● TASK DETAILS: Reproduce the rows below without any change, from the start of the rows through the line containing "locality: Catanduanes".

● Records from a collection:
━━━━━━━━━━━━━━━━
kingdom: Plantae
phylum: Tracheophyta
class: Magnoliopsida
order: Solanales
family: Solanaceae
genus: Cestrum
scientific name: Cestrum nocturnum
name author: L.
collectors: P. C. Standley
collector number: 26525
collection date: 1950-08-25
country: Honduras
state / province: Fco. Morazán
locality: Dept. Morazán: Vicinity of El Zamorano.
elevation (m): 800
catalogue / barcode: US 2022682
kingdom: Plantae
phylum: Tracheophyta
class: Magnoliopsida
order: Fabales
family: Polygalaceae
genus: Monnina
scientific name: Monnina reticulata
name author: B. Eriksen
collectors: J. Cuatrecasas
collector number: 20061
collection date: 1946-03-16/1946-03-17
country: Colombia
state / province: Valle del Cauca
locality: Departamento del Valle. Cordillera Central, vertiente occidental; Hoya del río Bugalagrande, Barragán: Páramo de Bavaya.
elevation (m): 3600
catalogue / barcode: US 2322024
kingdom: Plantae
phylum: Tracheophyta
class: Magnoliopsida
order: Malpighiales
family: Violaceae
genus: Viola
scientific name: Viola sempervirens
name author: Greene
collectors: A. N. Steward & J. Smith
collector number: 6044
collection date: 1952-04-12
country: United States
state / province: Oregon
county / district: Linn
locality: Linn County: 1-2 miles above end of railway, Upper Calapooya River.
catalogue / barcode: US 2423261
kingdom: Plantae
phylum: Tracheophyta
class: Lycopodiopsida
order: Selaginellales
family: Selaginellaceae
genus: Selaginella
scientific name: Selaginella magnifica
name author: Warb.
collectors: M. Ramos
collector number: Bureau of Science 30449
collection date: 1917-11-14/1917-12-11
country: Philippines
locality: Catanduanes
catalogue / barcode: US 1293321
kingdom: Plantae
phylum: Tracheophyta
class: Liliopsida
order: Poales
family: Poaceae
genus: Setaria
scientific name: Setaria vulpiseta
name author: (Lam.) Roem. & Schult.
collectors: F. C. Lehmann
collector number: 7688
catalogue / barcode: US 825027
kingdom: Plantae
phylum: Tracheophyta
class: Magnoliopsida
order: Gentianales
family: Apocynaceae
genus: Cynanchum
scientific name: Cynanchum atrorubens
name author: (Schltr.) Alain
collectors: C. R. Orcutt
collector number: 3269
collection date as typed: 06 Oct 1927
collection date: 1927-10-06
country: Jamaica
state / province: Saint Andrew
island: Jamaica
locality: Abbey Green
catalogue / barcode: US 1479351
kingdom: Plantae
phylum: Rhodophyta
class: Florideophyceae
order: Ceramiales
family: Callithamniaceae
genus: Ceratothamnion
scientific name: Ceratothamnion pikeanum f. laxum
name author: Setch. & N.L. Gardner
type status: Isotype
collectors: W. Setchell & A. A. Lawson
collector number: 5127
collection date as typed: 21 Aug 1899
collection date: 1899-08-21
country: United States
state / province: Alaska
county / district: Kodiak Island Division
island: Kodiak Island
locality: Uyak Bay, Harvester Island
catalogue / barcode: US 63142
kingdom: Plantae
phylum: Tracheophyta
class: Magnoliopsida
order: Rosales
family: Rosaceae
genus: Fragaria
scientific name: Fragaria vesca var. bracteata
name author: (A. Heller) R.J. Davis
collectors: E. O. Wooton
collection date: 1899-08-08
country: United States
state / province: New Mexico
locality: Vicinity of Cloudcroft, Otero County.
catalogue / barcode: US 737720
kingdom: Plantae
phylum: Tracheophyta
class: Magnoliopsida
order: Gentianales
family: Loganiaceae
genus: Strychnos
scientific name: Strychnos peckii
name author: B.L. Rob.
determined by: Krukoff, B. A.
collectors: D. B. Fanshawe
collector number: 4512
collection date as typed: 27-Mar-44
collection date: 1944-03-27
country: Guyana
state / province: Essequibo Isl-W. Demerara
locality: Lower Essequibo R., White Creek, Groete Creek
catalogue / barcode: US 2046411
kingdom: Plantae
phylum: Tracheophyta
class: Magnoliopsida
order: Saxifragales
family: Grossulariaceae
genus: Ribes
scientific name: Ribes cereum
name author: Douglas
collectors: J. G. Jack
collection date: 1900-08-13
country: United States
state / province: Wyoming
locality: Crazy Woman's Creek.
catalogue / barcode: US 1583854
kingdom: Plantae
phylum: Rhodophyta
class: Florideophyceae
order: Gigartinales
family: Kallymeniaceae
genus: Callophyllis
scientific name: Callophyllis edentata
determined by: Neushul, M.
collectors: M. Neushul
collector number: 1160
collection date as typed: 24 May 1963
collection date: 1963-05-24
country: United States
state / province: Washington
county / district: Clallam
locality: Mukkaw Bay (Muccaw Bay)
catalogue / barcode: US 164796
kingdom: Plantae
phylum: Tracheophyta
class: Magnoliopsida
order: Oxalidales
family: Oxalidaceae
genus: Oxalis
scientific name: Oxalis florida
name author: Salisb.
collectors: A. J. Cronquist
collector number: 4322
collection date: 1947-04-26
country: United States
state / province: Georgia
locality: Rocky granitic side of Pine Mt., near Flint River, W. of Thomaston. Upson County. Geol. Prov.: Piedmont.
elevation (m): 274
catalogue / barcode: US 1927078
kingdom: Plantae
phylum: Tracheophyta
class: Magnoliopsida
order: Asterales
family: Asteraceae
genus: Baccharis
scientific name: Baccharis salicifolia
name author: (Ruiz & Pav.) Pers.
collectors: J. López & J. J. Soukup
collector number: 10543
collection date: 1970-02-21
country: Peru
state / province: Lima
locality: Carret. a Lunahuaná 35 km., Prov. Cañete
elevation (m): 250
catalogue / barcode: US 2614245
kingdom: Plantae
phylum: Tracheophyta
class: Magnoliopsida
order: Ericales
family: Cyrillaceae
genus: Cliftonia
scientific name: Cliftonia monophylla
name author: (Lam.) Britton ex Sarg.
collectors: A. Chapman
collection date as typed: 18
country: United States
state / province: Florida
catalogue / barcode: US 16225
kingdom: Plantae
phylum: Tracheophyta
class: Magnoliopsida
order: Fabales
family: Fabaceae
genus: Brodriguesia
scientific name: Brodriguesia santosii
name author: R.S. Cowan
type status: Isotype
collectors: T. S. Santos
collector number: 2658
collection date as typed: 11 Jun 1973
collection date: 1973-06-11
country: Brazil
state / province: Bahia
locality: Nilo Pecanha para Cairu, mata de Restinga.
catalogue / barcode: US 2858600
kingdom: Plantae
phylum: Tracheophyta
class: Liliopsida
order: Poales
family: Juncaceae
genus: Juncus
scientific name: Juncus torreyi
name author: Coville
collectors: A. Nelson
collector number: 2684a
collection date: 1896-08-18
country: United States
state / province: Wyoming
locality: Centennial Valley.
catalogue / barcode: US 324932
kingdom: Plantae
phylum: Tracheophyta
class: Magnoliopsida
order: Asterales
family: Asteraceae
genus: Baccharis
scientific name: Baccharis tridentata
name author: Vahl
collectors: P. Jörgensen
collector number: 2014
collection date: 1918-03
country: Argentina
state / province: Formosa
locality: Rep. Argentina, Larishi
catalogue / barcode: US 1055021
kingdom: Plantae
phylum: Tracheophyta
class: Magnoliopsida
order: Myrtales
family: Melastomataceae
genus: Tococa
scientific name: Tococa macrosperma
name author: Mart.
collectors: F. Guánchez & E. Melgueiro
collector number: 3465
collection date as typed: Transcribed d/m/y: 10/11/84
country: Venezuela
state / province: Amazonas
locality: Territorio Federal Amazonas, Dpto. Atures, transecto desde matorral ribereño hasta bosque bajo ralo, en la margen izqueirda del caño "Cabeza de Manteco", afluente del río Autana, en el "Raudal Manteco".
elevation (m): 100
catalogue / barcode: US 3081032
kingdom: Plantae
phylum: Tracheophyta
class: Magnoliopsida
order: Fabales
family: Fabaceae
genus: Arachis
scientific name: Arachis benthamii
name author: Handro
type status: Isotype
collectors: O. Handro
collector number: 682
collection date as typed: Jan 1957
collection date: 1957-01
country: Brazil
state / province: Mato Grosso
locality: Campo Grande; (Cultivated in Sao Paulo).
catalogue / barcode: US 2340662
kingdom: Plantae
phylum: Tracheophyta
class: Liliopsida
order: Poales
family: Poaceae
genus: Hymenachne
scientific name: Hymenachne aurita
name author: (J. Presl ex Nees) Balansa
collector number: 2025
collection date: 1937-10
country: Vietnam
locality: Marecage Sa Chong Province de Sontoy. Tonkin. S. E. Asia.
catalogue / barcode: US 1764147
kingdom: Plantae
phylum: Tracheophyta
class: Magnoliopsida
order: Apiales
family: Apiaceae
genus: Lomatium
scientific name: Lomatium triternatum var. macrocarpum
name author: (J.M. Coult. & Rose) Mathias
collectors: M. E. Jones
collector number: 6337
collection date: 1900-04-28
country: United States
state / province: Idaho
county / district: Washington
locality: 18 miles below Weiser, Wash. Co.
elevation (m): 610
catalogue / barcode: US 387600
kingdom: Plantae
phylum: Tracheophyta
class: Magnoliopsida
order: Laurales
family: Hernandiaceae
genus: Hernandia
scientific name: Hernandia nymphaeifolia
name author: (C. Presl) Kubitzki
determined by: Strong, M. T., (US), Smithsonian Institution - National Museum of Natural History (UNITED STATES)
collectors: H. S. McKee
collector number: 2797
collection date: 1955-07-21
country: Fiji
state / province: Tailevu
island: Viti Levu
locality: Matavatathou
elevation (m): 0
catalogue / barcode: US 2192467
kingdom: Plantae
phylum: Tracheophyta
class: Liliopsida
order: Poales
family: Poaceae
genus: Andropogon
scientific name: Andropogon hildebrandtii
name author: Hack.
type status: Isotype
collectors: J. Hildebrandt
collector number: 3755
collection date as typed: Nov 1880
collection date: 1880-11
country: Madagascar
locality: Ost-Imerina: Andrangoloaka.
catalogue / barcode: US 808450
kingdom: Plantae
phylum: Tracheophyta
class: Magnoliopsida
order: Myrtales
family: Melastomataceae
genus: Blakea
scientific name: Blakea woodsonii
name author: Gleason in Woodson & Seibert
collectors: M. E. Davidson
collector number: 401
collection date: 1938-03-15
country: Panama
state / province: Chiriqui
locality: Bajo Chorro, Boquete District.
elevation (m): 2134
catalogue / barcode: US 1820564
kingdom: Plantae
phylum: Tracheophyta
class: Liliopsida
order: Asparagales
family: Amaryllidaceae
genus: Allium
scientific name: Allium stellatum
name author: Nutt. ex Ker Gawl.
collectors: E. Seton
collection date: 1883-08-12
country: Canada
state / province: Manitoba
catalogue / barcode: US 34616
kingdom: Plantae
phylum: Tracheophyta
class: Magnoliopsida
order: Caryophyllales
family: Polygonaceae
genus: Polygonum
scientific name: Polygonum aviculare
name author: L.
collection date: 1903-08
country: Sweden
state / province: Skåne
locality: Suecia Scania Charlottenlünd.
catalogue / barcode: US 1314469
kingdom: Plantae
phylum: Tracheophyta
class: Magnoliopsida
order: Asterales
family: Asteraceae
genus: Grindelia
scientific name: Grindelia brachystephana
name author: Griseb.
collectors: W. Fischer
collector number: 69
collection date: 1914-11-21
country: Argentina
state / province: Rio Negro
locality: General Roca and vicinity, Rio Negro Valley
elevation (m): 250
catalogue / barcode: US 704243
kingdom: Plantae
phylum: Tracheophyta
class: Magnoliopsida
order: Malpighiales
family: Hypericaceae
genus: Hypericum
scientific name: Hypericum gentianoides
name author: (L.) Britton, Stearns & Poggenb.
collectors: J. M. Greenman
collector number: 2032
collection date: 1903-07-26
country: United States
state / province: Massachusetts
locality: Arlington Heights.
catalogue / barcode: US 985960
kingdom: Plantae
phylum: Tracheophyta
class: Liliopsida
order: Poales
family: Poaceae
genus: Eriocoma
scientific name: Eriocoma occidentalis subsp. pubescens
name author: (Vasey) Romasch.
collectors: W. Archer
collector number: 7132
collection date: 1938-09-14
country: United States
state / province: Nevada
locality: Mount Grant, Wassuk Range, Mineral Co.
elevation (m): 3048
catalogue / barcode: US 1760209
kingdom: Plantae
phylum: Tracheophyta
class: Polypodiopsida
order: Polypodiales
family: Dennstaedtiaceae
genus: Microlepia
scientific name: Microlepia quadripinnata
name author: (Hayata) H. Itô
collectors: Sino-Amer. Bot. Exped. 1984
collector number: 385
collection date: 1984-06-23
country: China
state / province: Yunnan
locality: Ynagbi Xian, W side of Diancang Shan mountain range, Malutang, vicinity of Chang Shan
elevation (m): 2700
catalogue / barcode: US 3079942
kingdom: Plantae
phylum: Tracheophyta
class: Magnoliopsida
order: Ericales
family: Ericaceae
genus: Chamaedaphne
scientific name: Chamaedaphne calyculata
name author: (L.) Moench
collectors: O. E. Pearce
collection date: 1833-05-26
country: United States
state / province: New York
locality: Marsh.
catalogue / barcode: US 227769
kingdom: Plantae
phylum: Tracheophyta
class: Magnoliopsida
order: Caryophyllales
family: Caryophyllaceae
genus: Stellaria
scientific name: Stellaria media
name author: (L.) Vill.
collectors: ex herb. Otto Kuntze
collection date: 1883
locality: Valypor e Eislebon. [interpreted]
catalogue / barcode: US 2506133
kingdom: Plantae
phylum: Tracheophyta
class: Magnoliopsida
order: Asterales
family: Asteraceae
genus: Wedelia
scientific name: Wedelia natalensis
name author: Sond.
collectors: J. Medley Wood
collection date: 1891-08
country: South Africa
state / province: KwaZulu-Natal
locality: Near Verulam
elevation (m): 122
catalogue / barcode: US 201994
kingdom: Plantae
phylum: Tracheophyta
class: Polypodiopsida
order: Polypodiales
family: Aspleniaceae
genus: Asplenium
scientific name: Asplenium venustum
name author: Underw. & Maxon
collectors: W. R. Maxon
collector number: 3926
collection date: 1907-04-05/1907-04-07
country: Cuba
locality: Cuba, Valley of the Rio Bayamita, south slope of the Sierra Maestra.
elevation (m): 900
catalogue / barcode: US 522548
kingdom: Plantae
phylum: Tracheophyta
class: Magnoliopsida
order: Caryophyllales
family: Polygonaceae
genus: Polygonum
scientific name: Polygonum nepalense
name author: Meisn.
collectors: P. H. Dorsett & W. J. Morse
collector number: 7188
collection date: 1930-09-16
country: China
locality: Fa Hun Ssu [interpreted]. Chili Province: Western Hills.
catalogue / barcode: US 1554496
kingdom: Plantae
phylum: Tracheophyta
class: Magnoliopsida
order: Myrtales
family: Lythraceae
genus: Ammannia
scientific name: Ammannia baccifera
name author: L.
━━━━━━━━━━━━━━━━
● ANSWER TO THE TASK:
kingdom: Plantae
phylum: Tracheophyta
class: Magnoliopsida
order: Solanales
family: Solanaceae
genus: Cestrum
scientific name: Cestrum nocturnum
name author: L.
collectors: P. C. Standley
collector number: 26525
collection date: 1950-08-25
country: Honduras
state / province: Fco. Morazán
locality: Dept. Morazán: Vicinity of El Zamorano.
elevation (m): 800
catalogue / barcode: US 2022682
kingdom: Plantae
phylum: Tracheophyta
class: Magnoliopsida
order: Fabales
family: Polygalaceae
genus: Monnina
scientific name: Monnina reticulata
name author: B. Eriksen
collectors: J. Cuatrecasas
collector number: 20061
collection date: 1946-03-16/1946-03-17
country: Colombia
state / province: Valle del Cauca
locality: Departamento del Valle. Cordillera Central, vertiente occidental; Hoya del río Bugalagrande, Barragán: Páramo de Bavaya.
elevation (m): 3600
catalogue / barcode: US 2322024
kingdom: Plantae
phylum: Tracheophyta
class: Magnoliopsida
order: Malpighiales
family: Violaceae
genus: Viola
scientific name: Viola sempervirens
name author: Greene
collectors: A. N. Steward & J. Smith
collector number: 6044
collection date: 1952-04-12
country: United States
state / province: Oregon
county / district: Linn
locality: Linn County: 1-2 miles above end of railway, Upper Calapooya River.
catalogue / barcode: US 2423261
kingdom: Plantae
phylum: Tracheophyta
class: Lycopodiopsida
order: Selaginellales
family: Selaginellaceae
genus: Selaginella
scientific name: Selaginella magnifica
name author: Warb.
collectors: M. Ramos
collector number: Bureau of Science 30449
collection date: 1917-11-14/1917-12-11
country: Philippines
locality: Catanduanes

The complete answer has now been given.